著 者 鈴峯紅也
出 版 徳間書店 2017年11月
文 庫 551ページ
初 読 2024年5月29日
ISBN-10 4198942145
ISBN-13 978-4198942762
読書メーター
セリフで遊びすぎていて読者の側に置いてきぼり感があるのはいつものことなのだが、なかなかストーリーに入り込めないところが難だ。
あと、女性の形容がステレオタイプでつまらんよ〜。なんだよ、熟女って、美魔女って。(~_~;)
それはせめてアラフィフの女性に使って欲しいよな、などと思いながら読んでいるからか、なかなか進まない。どうにもペースに乗れず、つい、軽く楽しく幸せに読める読書に関心が流れて流れて、読了までになかなか時間がかかってしまった。
甘粕製薬の御曹司の双子、1人は出来が良く、東大ストレート合格、もう1人がどっちかっていうと頭は悪いが行動力があるタイプ。悪くいえば粗暴。そして海外で1人が事故死、となればこれはもう、入れ替わりのフラグでしかない。
で、ネタバレであるが、「腹腹時計」である。ひょっとしてローは「狼」だろう? メッシは滅私だろうなあ、と思っていた。そのうちに話中でネタバレされるけど。

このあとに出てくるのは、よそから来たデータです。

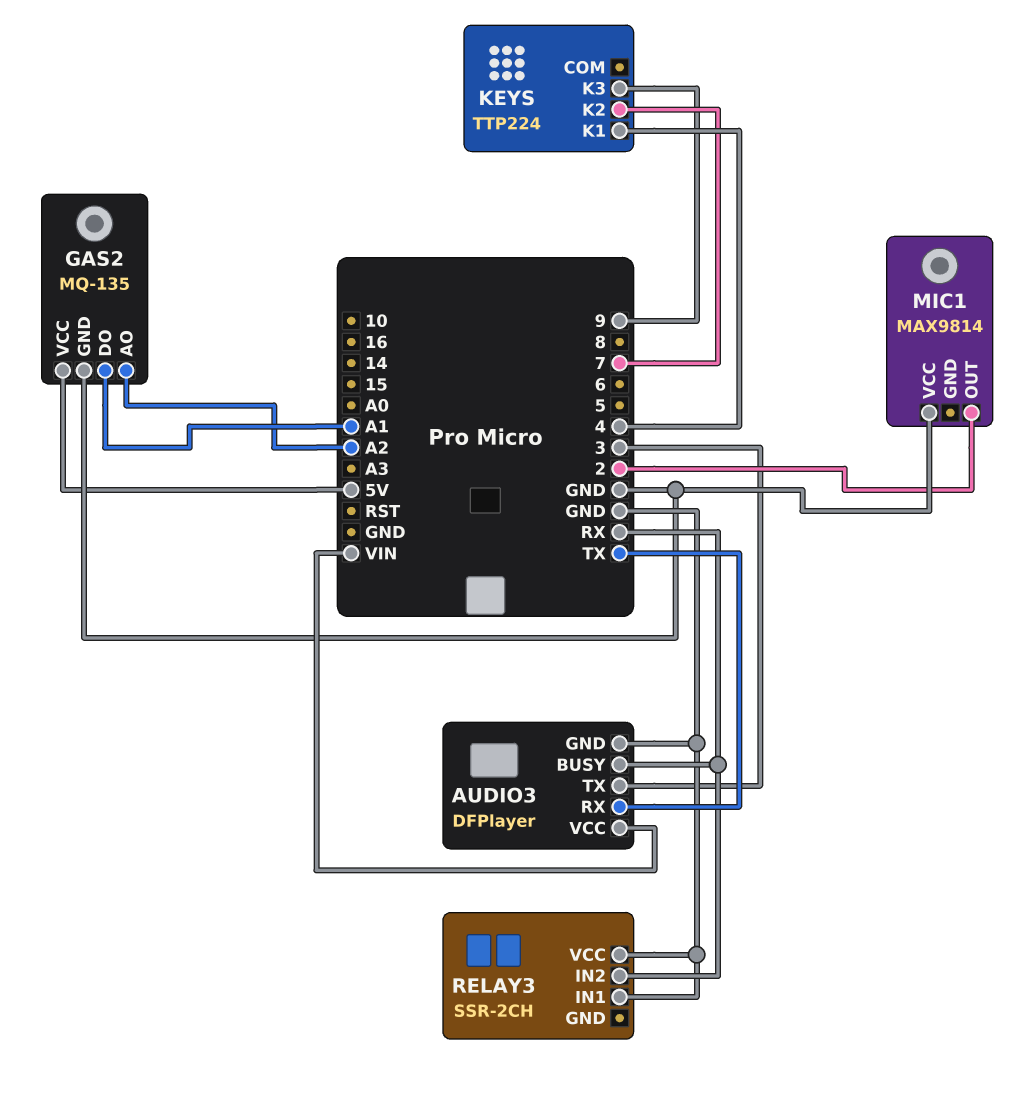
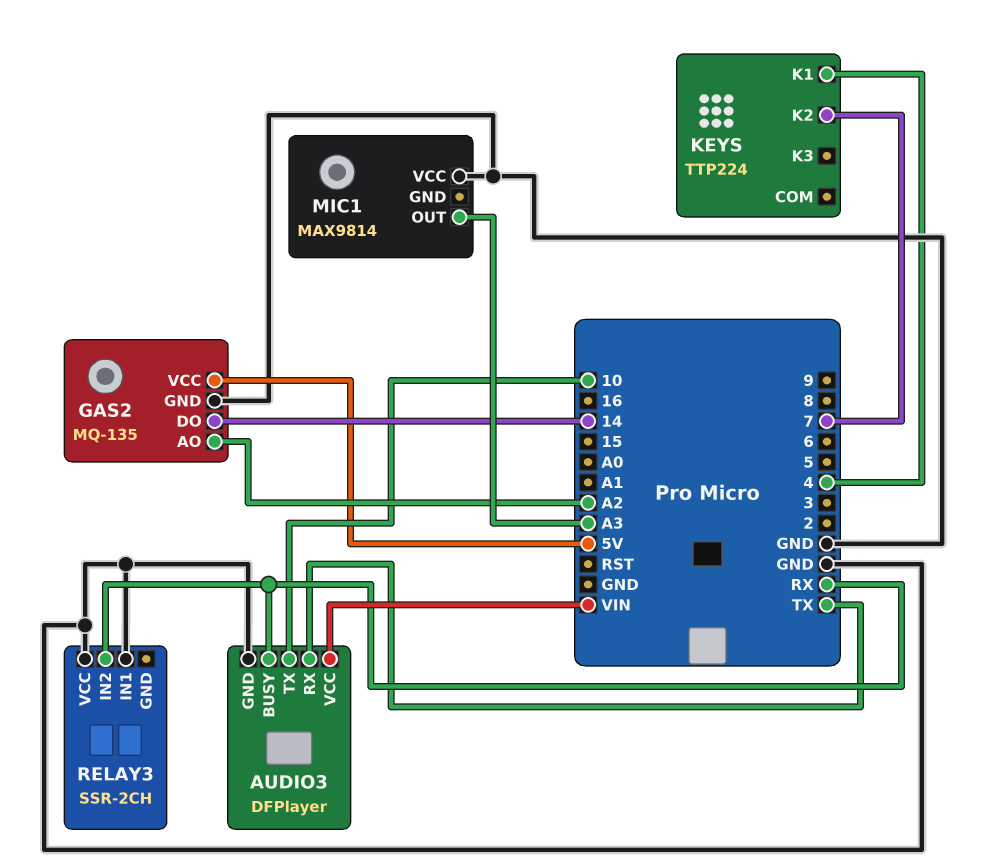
AUDIO3 pin TX: 3 -> 10
GAS2 pin DO: A1 -> 14
KEYS pin K3: 9 -> none
MIC1 pin OUT: 2 -> A3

70年代の熱と、それ以降の暴力と殺人の狂気に興味関心はあれど、知識はまるでなかったので、いちいちwikiで調べながら読んでいるうちに、三菱重工爆破事件、法政大学、東アジア反日武装戦線、Lクラス・・・ と繋がって「腹腹時計」に辿りついてしまった。なるほど教科書は、爆弾作成の教本だったと。ハラハラ時計は時限爆弾。滅私が付く爆弾は自爆テロの指南だった。
70年安保から続く組織内の殺人とテロリズムをどのように「総括」するのか。彼らの「社会主義」とはいったいなんだったのか。それに対する意見は人それぞれだとは思うが、純也の言い放つ「ただの犯罪者」というのはまさにその通りだと思う。当時のあの昂りを同時代人は青春と思うか、暗黒史と考えるかは、それこそその人が生きた時間や場所や、たまたまその時に立った場所のほんの偶然、運命のイタズラにすぎない。しかし、もう若くないんだと長髪を切って七三に整え、有名企業に就職したり、官僚になったりして、若き情熱の日々を懐かしむようなことはやはり、勘弁して欲しいと思ってしまう。しかしそれよりも、いい歳になってもそこから抜け出せず「階級闘争」を続けているような人間は、もっと勘弁してほしい。そういう人間には、そうそうお目にかかれるものではないのだけど、もし会ったなら、つい、クシャクシャっと丸めてポイと捨てたくなってしまうだろう。 その点については、なんだか作者と同じ価値観を持っているような気がする。あのような時代に何かの象徴的な文字を当てるとしたら、「未熟」とするだろう。未熟の上に、より良い社会は建たない。人も社会も成熟しなければ。
で、もって、ローの正体については、流石に騙された。なるほどねえ。
そして、その事実を、純也は知り、飲み込み受け止めていくのか。
母の死の原因となったもの、自分のかつての小日向和臣の次男としての「まっとうな」人生を破壊したものの真実、そして、純也が殺害せざるを得なかった存在のこと。
この、底冷えするような冷徹が純也のキャラクターではあるけれど、この寄せ付けなさゆえに、この話にのめり込めないんだよなあ。と少し残念ではある。純也がほんの少しだけ、甘さを見せる造形だったら、多分私の嗜好にクリーンヒットしたので。